__SUPPLIED INFORMATION__
★ ★ ★ ★ ★
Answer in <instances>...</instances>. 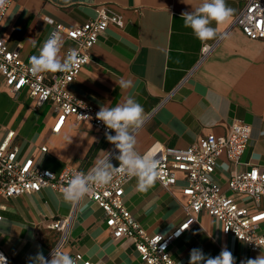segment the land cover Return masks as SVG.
★ ★ ★ ★ ★
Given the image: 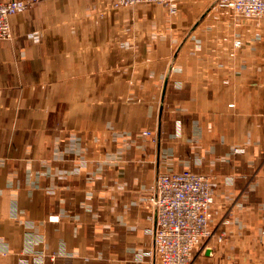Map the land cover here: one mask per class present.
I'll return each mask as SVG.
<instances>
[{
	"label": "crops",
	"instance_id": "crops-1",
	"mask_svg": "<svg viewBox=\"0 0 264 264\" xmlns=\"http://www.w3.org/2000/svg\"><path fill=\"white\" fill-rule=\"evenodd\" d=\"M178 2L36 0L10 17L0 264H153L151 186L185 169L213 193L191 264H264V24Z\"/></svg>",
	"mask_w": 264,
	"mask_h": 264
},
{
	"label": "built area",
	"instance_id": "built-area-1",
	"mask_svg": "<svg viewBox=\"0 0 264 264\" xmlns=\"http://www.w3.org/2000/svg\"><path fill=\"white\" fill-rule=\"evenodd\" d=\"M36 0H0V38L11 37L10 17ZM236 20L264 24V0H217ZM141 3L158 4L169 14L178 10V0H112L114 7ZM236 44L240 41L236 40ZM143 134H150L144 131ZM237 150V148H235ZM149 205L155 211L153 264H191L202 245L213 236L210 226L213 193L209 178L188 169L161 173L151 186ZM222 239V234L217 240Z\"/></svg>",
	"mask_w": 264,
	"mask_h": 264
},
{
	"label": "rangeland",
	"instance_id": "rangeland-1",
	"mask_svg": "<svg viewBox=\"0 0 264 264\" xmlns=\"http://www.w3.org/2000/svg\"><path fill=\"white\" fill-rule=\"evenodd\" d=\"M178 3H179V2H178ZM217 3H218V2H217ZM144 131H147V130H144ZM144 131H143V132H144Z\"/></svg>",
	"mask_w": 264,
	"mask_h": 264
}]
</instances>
★ ★ ★ ★ ★
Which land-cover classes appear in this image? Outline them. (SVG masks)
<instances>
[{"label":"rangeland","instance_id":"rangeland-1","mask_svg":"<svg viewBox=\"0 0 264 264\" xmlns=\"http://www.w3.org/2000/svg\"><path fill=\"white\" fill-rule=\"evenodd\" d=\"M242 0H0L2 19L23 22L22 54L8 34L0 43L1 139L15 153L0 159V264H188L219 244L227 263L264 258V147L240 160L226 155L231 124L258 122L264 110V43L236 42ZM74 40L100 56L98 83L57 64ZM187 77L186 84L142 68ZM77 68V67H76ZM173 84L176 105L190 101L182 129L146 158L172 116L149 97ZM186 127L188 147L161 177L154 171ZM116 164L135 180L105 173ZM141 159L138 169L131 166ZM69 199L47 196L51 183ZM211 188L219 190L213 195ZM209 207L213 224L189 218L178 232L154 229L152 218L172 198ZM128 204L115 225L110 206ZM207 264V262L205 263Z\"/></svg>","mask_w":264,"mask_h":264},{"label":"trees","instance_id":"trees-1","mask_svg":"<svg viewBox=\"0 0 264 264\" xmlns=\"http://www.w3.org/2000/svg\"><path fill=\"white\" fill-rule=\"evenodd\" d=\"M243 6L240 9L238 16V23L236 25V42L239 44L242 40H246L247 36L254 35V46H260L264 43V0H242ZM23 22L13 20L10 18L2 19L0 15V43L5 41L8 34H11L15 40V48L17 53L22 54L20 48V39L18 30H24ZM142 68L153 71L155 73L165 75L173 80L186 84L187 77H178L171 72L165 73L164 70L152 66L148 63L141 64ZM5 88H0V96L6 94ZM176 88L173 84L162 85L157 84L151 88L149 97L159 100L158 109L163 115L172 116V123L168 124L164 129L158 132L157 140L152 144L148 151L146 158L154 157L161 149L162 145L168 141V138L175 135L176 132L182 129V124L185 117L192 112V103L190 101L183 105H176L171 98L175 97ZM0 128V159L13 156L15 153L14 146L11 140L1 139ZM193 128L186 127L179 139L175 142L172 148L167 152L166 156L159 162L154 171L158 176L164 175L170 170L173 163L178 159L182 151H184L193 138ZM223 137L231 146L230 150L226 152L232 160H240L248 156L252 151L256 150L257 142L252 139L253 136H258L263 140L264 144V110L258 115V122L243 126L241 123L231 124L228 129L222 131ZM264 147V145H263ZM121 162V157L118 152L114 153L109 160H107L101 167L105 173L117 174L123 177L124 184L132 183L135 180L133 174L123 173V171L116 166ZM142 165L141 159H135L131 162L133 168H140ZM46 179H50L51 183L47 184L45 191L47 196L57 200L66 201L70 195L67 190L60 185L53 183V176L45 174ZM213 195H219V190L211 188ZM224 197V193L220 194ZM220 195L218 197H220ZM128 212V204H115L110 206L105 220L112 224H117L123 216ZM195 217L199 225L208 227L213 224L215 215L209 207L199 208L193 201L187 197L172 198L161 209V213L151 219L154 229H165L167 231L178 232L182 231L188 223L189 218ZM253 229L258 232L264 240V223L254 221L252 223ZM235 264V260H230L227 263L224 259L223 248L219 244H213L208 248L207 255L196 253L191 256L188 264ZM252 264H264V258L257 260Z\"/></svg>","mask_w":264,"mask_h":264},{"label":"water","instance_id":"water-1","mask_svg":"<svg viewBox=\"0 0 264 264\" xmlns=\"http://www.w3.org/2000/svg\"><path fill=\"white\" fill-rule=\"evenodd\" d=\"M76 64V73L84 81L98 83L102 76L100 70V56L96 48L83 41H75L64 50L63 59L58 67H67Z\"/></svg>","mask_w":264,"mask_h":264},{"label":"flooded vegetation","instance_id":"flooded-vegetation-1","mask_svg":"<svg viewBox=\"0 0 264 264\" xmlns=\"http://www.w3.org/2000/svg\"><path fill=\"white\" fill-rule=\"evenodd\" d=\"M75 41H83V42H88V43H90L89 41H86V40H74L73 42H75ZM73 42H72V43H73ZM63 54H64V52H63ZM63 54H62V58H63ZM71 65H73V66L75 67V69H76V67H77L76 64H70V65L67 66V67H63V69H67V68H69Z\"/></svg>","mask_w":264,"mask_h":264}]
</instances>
★ ★ ★ ★ ★
__WHAT YOU SHOULD DO__
How many lines in the records above contain the string "area"? Reply with the number alone.

__SOLUTION TO THE EXERCISE__
2